While maintaining mailing list with a larger number of subscribers, it happens regularly that subscribed addresses become invalid or are temporarily not reachable. In this case postings will bounce. You will then receive a mail from a mail server telling you, that the delivery of the mail failed.

Often, addresses become unreachable due to a misconfiguration of a machine, so it is not always necessary to remove that address from the list immediately, but when an addresses bounces for several days in a row, it is a good idea to delete that address from the mailing list. You should do that by sending an “unsubscribe” command for that address to the “-request”-address of the mailing list.

If you have configured Petidomo to disallow the unsubscription of addresses not equal to the address the mail is sent from, you will have to specify your admin password in the mail, to override the barrier. How this is done is described in section 4.3 later.

4.2  Closed and moderated lists

If you have configured a mailing list to reject postings under certain circumstances, such as a closed or moderated mailing list, these rejected articles will be forwarded to you for approval.
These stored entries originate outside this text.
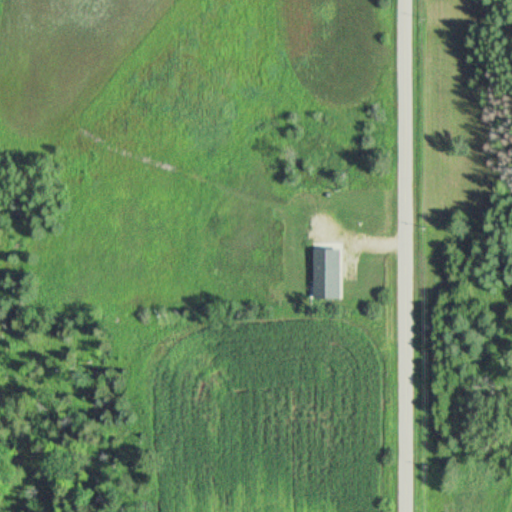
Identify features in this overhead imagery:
road: (413, 256)
building: (334, 269)
building: (319, 276)
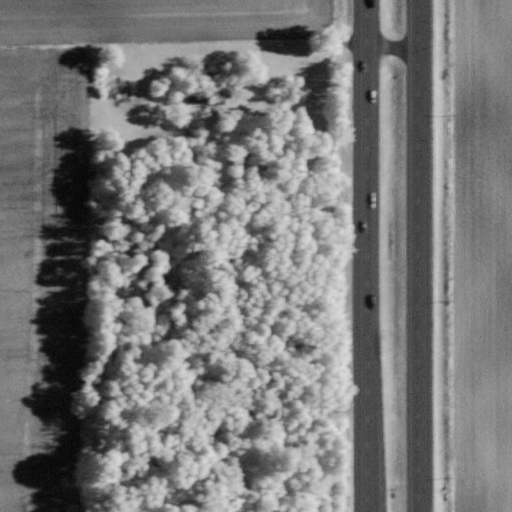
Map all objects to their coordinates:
road: (365, 256)
road: (415, 256)
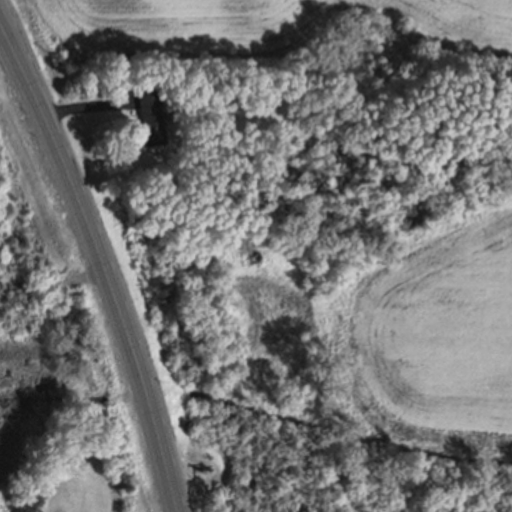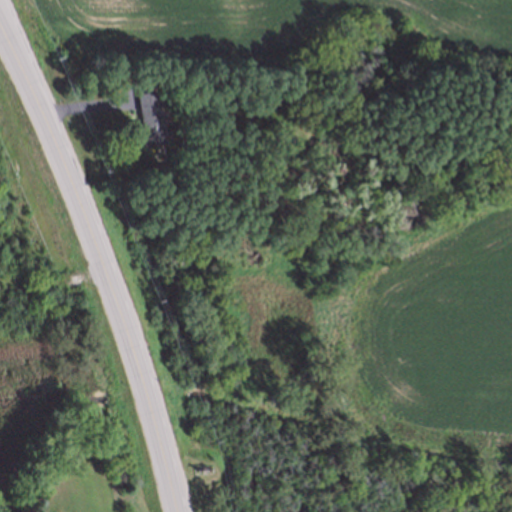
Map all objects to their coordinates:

When you receive such a rejected article, you can either silently discard it, contact the author or post it to the mailing list with your approval.
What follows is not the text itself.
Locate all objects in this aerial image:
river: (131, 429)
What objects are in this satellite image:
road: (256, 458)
You can approve an article with the master password for Petidomo, the admin password of the mailing list in question or the posting password (see section 2.3 of that list.

4.3  Approving requests

To approve an article, you have several ways of specifying the appropriate password. They are all the same for Petidomo and it is only a matter of taste, which scheme you use.

When sending a command to Petidomo in “listserv” mode through the “-request” or “petidomo”-address, it is easy: Just preface your commands with a “password” command, like in the following example.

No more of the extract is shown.